L’effetto finale è quello di un pittore che non è mai semplice e più che dipingere sembra modulare il disegno quasi come uno scultore. Gli incarnati sono eseguiti con biacca, vermiglione e un po’ di ocra rossa, mentre i capelli ricci sono realizzati con biacca, ocra gialla e ocra rossa: l’osservatore di fronte a questi incarnati coglie una sensazione che la tavola e le figure siano state raffigurate durante un sogno.
Un insieme unico di sfumature cromatiche tiene ancora segreto l’enigma profondo, che rende la “Deposizione” del Pontormo un capolavoro di tutti i tempi.

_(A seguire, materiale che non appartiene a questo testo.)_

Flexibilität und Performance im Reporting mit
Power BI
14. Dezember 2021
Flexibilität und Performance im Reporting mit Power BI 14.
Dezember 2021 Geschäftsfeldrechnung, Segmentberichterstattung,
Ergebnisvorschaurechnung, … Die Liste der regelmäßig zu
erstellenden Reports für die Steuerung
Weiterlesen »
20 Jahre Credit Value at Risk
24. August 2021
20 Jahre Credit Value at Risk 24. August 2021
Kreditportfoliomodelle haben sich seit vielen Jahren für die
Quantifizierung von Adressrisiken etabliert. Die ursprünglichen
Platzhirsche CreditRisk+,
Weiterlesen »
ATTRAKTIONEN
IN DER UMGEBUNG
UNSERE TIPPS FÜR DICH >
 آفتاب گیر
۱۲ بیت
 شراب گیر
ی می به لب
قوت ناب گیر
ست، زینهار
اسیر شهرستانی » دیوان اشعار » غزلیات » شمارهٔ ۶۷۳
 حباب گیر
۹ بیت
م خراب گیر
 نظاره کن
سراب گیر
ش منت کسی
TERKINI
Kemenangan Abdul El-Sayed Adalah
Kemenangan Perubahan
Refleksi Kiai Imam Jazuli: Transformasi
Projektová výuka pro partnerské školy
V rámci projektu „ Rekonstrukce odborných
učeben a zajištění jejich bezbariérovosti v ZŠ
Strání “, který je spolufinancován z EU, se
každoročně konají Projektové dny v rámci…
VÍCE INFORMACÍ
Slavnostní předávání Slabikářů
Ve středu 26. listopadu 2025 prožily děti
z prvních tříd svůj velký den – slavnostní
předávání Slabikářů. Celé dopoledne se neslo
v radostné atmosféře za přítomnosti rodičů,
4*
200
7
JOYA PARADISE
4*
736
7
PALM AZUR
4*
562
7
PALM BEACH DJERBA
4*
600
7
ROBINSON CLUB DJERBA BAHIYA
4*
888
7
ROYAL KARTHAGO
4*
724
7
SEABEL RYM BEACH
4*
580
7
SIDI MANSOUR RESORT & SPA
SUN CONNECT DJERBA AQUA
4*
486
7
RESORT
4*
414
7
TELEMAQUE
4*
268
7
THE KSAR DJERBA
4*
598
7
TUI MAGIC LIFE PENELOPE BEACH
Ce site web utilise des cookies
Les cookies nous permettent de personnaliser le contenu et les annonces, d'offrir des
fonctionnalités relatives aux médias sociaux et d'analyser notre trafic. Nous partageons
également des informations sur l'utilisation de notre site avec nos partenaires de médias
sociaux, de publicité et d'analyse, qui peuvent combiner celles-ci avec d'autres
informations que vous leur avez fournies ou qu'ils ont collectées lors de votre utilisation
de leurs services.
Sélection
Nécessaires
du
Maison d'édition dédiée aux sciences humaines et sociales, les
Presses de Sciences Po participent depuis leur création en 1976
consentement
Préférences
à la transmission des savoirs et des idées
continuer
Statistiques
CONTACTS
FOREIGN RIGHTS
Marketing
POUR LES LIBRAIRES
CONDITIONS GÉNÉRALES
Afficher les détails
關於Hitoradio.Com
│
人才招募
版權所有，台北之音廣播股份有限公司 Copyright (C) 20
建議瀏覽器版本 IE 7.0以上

Pontormo è un pittore modernissimo, infatti, quest’opera racconta il dolore di chi resta, la vera e propria cognizione del dolore e della sua ineluttabilità. Per questo è apparso così vicino alla sensibilità sperimentalista contemporanea: non si spiegherebbe altrimenti come abbia potuto interessare artisti come Carlo Emilio Gadda o Pier Paolo Pasolini, che ripropose la “Deposizione” di Santa Felicita come un tableau vivant nel suo film la “Ricotta”.
La “Deposizione” non ha prospettiva rigorosa, né tantomeno ricerca spasmodica di bellezza e di perfezione. Il suo autore è un uomo che aveva saputo guardare oltre, non fermandosi alle tendenze imposte dagli altri, un pittore che ha saputo osare e trovare la cifra artistica, infrangendo regole e provando a guardare dove gli altri non sapevano vedere.
L’opera, recentemente restaurata, ha ritrovato i suoi brillanti colori originali grazie all’intervento puntuale del restauratore Daniele Rossi, mentre il Pontormo nei panni di Nicodemo continua a guardarci con occhi dolcemente stralunati dall'estremità destra del dipinto, in un autoritratto che sembra una firma.
Innovatore, anticipatore piuttosto che seguace dello stile di “maniera” del suo tempo, esponente di una pittura colta, intensa, spesso incompreso dai suoi contemporanei, eppure nessuno, nemmeno Vasari, mise mai in dubbio la sua insita virtù pittorica.